Over the radio to his team, he said: ‘All stations, it looks like they’re making for Straker's hotel.’

Several other radios on the net acknowledged the call. One call sign said it would go on ahead and be ready to spot them, from the far side of the bridge as they crossed the river.

Pudovkin told his own driver not to get too close.

Seven minutes later the target car reached the edge of Red Square. Here, too, there was no traffic. Moscow seemed deserted. The rain – the hour – appeared to have driven everyone from the streets.

Pudovkin continued to watch the car in front as it turned left at the end of Ilyinka Ulitsa. Surprisingly, despite the low levels of traffic, it wasn’t travelling that quickly.

The Brandeis car ran down the side of the square, heading towards Saint Basil's. The cathedral's floodlit bauble-like domes loomed above it to the right.

Pudovkin watched the car disappear from view as the street descended gently round the back of the cathedral. He issued an instruction to the driver. In response, his own car accelerated slightly, and, as he rounded the corner, visual contact was quickly restored. He was able to watch the target car head down the slight ramp and then out onto the Bolshoy Moskvoretsky Bridge.

There was no traffic here, either. The six lanes across the top of the bridge were completely deserted. The two cars drove out into the middle of the river.

Pudovkin happened to be looking down at his radio when it happened.

There was a flash of light.

His driver stabbed at the brakes; Pudovkin was hurled forwards against his seat belt. He quickly tried to look up.

Pudovkin suddenly felt that everything was happening around him in slow motion.

Another blinding flash came an instant later, whiting out his vision.

Pudovkin blinked, trying to focus on the car in front.

There was a ground-shaking boom.

The rear of the Brandeis Mercedes was being heaved off the surface of the road.

His view of the car disappeared in the explosion.

A second charge had gone off somewhere in the Brandeis car.

Pudovkin's own windshield shattered. His ears screamed with a stabbing pain, overwhelmed by a terrifying noise. Pudovkin was soon fighting to breathe, the air having been sucked out of his lungs.

A hail of debris rained down on the bridge, some of which banged onto the roof of his car.

Then nothing seemed to happen.

Had he not been deafened, Pudovkin would have become aware of an eerie silence.

He couldn’t concentrate, though. He was shaking.

Uncontrollably.

He tried to open the car door.

Managing to stand – in the middle of the bridge – Pudovkin staggered forward. He looked out over the devastation.

Moscow was dark, lit only by the floodlights bathing the occasional landmark up and down the river.

Hardly anything remained of the Brandeis car.

There was nothing left of Straker or of McMahon, or of whoever had been unfortunate enough to have been driving them.
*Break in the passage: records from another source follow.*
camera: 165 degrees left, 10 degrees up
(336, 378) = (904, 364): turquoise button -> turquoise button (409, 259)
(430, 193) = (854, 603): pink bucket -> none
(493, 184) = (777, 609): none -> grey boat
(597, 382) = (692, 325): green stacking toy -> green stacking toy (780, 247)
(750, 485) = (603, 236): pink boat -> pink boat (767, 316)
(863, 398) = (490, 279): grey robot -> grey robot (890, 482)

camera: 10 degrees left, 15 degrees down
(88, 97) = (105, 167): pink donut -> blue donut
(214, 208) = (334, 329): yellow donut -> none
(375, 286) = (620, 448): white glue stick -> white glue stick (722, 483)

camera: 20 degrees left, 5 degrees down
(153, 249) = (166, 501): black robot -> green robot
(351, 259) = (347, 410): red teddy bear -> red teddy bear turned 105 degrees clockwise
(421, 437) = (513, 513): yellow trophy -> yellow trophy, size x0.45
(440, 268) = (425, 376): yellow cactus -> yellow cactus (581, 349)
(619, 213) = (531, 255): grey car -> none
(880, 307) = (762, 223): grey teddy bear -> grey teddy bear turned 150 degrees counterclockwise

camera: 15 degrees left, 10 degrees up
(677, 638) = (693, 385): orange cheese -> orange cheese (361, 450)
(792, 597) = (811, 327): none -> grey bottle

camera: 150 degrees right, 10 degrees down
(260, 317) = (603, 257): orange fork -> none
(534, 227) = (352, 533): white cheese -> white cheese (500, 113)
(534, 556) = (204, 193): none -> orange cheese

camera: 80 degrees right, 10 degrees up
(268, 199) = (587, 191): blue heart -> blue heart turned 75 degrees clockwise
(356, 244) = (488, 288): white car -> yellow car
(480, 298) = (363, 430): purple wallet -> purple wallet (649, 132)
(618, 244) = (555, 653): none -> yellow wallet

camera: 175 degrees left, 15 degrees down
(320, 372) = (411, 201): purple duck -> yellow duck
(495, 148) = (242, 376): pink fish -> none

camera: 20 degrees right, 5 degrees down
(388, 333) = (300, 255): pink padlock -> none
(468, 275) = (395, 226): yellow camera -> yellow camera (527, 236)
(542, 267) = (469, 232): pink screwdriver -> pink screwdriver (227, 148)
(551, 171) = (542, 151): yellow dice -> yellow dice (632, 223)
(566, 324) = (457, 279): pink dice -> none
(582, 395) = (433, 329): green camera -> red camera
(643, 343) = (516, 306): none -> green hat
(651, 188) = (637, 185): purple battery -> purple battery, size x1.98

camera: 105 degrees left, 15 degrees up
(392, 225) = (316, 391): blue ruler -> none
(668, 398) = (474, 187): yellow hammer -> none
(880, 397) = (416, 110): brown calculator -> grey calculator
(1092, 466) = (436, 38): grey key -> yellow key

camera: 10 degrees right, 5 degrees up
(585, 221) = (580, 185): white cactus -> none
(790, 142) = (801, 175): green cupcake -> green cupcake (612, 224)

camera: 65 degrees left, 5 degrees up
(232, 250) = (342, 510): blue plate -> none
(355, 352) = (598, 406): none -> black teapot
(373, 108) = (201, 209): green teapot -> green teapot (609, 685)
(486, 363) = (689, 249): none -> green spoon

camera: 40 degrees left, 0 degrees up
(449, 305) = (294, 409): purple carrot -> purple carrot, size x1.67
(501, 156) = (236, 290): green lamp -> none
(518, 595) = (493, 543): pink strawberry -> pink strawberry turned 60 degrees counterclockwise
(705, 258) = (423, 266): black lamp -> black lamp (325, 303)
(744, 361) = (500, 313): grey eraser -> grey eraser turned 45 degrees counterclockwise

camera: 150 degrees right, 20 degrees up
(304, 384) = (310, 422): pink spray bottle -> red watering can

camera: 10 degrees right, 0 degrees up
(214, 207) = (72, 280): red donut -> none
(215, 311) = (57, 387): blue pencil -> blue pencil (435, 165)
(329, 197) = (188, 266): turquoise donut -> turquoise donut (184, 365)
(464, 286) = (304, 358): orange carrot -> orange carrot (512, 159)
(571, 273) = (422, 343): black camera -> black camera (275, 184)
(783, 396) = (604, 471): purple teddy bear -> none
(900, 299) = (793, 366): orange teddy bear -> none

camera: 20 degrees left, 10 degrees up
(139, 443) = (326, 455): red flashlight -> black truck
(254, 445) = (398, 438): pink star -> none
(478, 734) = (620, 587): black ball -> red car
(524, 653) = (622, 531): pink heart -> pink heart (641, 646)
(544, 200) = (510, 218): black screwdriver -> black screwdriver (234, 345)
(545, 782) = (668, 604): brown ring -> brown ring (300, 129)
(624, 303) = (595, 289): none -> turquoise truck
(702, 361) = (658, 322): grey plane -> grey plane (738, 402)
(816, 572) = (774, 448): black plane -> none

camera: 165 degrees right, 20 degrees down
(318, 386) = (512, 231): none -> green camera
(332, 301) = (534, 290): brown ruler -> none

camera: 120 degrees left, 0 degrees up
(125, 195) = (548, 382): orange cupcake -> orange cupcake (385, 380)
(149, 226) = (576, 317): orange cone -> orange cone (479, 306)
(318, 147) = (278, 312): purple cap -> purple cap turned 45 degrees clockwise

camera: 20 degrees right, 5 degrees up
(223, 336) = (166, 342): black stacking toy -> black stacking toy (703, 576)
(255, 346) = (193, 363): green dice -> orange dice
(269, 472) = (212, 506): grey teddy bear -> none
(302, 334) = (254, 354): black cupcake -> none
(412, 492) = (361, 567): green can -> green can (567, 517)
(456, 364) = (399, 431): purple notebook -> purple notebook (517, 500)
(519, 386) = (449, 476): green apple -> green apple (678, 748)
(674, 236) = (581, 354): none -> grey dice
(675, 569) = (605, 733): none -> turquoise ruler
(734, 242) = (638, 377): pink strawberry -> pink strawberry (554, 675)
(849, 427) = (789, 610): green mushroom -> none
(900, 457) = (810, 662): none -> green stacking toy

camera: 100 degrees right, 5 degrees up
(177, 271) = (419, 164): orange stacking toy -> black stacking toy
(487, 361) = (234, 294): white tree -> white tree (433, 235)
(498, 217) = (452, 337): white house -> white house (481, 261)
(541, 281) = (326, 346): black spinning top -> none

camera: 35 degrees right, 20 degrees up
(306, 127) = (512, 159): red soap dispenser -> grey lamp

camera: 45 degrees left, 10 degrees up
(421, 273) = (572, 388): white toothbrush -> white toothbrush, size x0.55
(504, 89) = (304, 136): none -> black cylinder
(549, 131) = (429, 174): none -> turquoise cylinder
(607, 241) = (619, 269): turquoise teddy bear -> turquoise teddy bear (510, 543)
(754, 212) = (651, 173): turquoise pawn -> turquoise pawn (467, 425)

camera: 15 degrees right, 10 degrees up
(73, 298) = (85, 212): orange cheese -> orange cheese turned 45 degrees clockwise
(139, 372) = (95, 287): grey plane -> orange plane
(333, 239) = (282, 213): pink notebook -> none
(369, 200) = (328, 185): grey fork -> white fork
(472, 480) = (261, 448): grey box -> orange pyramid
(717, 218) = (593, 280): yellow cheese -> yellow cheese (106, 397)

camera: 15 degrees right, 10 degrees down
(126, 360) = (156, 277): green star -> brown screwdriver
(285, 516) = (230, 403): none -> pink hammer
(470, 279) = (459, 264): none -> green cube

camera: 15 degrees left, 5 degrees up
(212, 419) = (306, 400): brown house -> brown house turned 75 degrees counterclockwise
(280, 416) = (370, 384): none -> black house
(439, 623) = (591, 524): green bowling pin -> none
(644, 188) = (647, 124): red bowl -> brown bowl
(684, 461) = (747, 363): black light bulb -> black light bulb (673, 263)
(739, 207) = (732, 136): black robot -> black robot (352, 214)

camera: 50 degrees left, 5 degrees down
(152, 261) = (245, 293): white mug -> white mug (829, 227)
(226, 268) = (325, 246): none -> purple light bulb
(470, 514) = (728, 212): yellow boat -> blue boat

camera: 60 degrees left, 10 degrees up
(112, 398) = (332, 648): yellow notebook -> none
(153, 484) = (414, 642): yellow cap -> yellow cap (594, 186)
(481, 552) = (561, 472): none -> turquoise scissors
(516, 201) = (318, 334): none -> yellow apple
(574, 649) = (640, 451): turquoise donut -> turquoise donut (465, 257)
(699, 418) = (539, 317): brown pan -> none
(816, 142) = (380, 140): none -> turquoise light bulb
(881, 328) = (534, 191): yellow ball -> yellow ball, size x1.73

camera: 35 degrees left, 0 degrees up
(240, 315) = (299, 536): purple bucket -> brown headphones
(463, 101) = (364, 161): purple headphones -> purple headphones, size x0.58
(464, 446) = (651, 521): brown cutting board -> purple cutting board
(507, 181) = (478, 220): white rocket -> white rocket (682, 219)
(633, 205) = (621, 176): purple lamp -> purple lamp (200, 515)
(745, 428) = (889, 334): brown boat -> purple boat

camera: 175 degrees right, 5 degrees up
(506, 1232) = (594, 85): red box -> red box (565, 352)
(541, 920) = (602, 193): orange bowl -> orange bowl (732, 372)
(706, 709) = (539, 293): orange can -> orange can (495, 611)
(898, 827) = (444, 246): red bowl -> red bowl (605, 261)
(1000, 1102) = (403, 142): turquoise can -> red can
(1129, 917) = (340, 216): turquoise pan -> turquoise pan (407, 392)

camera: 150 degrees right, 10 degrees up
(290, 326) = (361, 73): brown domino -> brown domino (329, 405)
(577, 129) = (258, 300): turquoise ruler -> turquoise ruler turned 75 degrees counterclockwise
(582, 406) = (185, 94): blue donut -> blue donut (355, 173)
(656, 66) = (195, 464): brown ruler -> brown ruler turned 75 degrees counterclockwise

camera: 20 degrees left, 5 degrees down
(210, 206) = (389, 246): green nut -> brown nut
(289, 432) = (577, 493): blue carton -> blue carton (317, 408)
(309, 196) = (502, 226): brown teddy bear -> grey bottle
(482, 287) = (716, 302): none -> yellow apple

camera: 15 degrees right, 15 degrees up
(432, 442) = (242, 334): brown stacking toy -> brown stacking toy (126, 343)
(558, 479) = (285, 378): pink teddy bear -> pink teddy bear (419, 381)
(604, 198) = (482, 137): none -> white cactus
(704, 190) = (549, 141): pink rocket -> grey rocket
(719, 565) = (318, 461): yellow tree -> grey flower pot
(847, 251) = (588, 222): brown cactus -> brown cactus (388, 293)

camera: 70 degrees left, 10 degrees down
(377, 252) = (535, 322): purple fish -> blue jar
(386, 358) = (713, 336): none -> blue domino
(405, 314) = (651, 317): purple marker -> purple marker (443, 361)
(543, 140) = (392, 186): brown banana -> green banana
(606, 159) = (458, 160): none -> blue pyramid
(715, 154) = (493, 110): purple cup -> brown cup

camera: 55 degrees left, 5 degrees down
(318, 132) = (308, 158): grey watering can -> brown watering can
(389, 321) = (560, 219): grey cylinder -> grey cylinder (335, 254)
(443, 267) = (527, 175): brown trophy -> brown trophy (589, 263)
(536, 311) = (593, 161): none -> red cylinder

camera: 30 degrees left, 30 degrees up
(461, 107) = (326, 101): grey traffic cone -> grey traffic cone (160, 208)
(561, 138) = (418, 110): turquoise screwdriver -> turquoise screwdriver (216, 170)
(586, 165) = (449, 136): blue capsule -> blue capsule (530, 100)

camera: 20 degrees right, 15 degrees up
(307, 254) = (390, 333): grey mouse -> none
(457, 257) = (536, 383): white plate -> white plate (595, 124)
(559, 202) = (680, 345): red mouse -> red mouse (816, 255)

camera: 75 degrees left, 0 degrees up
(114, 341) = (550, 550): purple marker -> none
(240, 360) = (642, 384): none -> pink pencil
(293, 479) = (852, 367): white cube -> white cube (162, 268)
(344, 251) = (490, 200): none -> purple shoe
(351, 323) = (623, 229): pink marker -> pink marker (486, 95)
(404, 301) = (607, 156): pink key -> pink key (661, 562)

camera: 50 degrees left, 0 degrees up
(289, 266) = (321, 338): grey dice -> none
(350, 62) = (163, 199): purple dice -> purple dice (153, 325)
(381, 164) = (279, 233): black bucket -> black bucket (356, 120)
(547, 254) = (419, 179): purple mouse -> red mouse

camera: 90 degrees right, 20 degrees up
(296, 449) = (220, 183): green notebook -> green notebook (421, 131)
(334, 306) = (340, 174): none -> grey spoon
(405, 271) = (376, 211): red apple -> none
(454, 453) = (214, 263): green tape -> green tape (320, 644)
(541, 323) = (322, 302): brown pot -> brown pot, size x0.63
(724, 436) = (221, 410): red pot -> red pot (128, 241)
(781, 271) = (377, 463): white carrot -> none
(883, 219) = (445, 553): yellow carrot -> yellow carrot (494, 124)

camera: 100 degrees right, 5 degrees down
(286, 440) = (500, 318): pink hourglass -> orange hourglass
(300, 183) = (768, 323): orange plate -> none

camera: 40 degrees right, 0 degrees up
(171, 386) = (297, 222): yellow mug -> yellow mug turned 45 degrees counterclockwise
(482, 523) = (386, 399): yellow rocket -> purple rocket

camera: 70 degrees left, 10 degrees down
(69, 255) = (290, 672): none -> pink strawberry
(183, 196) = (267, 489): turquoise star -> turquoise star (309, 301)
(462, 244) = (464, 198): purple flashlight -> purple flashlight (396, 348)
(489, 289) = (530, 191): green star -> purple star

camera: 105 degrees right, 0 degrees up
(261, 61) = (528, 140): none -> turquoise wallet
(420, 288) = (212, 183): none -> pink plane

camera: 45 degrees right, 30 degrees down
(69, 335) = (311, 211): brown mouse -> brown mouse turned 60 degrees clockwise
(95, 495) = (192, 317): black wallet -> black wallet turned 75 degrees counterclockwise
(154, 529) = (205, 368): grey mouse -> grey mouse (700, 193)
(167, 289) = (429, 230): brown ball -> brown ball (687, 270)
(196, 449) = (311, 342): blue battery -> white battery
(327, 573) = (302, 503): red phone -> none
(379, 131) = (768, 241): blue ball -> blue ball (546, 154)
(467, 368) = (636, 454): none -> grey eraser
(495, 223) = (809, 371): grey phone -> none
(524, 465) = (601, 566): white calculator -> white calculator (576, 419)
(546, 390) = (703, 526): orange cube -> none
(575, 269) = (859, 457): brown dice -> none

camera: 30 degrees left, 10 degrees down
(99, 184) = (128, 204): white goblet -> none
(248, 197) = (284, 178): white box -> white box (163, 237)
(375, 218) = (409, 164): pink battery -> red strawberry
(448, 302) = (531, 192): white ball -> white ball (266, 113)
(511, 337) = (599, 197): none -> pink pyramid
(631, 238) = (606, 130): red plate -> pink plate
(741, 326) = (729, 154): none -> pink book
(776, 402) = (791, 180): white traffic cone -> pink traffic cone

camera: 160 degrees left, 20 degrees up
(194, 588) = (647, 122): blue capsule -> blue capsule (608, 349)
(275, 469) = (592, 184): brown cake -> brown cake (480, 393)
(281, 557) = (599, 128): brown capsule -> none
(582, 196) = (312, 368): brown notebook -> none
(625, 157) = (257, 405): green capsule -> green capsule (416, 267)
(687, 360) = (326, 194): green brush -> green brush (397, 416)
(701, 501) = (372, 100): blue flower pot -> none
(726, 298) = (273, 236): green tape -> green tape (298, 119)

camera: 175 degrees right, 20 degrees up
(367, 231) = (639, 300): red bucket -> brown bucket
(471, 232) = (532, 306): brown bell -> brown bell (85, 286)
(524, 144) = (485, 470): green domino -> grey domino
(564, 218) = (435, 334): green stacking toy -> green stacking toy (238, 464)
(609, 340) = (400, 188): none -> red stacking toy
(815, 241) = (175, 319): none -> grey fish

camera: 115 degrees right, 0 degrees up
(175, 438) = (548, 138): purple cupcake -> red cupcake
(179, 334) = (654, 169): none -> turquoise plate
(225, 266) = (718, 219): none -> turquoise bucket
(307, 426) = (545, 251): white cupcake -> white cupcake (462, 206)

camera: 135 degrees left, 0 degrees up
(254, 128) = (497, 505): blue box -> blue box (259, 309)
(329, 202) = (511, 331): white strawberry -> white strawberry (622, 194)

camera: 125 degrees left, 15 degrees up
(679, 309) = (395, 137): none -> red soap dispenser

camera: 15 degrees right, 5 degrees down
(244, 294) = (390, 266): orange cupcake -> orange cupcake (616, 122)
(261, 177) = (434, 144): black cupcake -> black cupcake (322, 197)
Everything inside had been incinerated in an instant.

The blast had all but obliterated or scattered its components; what was left of the car was little more than a buckled, bare frame slumped in a thirty-foot bowl in the road where the asphalt surface had ruptured in the force of the explosion. To one side of the car, Pudovkin noticed a pool of blood. To the other, he saw a six-foot-wide hole, blasted right through the solid structure of the bridge – giving a clear view of the river below.

With his hand – his whole body – still shaking, Pudovkin pulled out his phone.

He had to keep blinking – bright swirling worms were distorting his vision. It took several attempts to hit the right contact.

Pudovkin spoke with the duty officer in the Moscow police headquarters and reported the explosion. The incident was now in someone else's hands.